▶ _What the exercise asks_
Starting with the line with "SON YORUMLAR" and going on through the end of the listing, write out those lines again with "Koupit" switched to "Objednat" and everything else left as it is, omitting the pictures.

Dataset entries:
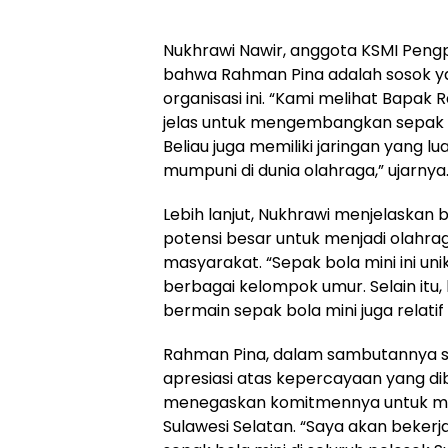
Nukhrawi Nawir, anggota KSMI Peng
bahwa Rahman Pina adalah sosok y
organisasi ini. “Kami melihat Bapak 
jelas untuk mengembangkan sepak bo
Beliau juga memiliki jaringan yang 
mumpuni di dunia olahraga,” ujarnya
Lebih lanjut, Nukhrawi menjelaskan 
potensi besar untuk menjadi olahra
masyarakat. “Sepak bola mini ini un
berbagai kelompok umur. Selain itu,
bermain sepak bola mini juga relati
Rahman Pina, dalam sambutannya s
apresiasi atas kepercayaan yang di
menegaskan komitmennya untuk mem
Sulawesi Selatan. “Saya akan beke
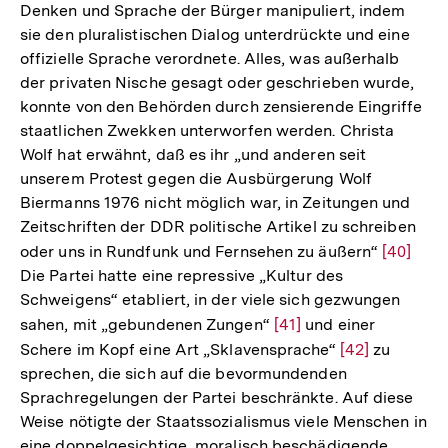
Denken und Sprache der Bürger manipuliert, indem
sie den pluralistischen Dialog unterdrückte und eine
offizielle Sprache verordnete. Alles, was außerhalb
der privaten Nische gesagt oder geschrieben wurde,
konnte von den Behörden durch zensierende Eingriffe
staatlichen Zwekken unterworfen werden. Christa
Wolf hat erwähnt, daß es ihr „und anderen seit
unserem Protest gegen die Ausbürgerung Wolf
Biermanns 1976 nicht möglich war, in Zeitungen und
Zeitschriften der DDR politische Artikel zu schreiben
oder uns in Rundfunk und Fernsehen zu äußern“
Zur
[40]
Die Partei hatte eine repressive „Kultur des
Auflösu
Schweigens“ etabliert, in der viele sich gezwungen
der
sahen, mit „gebundenen Zungen“
Zur
[41]
und einer
Fußnote
Schere im Kopf eine Art „Sklavensprache“
Auflösung
Zur
[42]
zu
sprechen, die sich auf die bevormundenden
der
Auflösung
Sprachregelungen der Partei beschränkte. Auf diese
Fußnote
der
Weise nötigte der Staatssozialismus viele Menschen in
Fußnote
eine doppelgesichtige, moralisch beschädigende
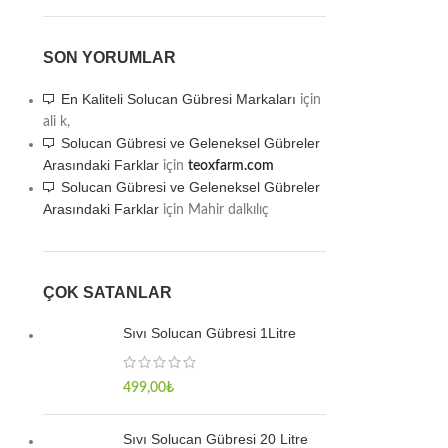
SON YORUMLAR
En Kaliteli Solucan Gübresi Markaları
için
ali k,
Solucan Gübresi ve Geleneksel Gübreler
Arasındaki Farklar
için
teoxfarm.com
Solucan Gübresi ve Geleneksel Gübreler
Arasındaki Farklar
için
Mahir dalkılıç
ÇOK SATANLAR
Sıvı Solucan Gübresi 1Litre
499,00
₺
Sıvı Solucan Gübresi 20 Litre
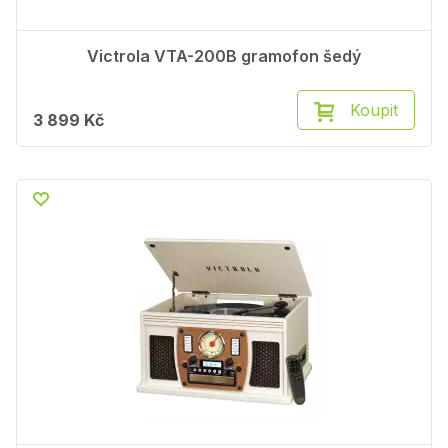
Victrola VTA-200B gramofon šedý
Koupit
3 899 Kč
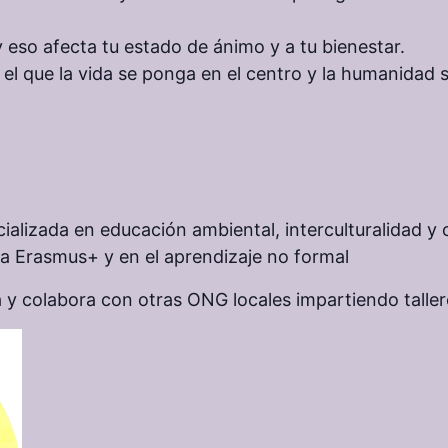
 y eso afecta tu estado de ánimo y a tu bienestar.
 el que la vida se ponga en el centro y la humanidad 
alizada en educación ambiental, interculturalidad y
a Erasmus+ y en el aprendizaje no formal
 y colabora con otras ONG locales impartiendo talle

▶ _Answer space_
SON YORUMLAR
En Kaliteli Solucan Gübresi Markaları
için
ali k,
Solucan Gübresi ve Geleneksel Gübreler
Arasındaki Farklar
için
teoxfarm.com
Solucan Gübresi ve Geleneksel Gübreler
Arasındaki Farklar
için
Mahir dalkılıç
ÇOK SATANLAR
Sıvı Solucan Gübresi 1Litre
499,00
₺
Sıvı Solucan Gübresi 20 Litre
Victrola VTA-200B gramofon šedý
Objednat
3 899 Kč
 y eso afecta tu estado de ánimo y a tu bienestar.
 el que la vida se ponga en el centro y la humanidad 
alizada en educación ambiental, interculturalidad y
a Erasmus+ y en el aprendizaje no formal
 y colabora con otras ONG locales impartiendo talle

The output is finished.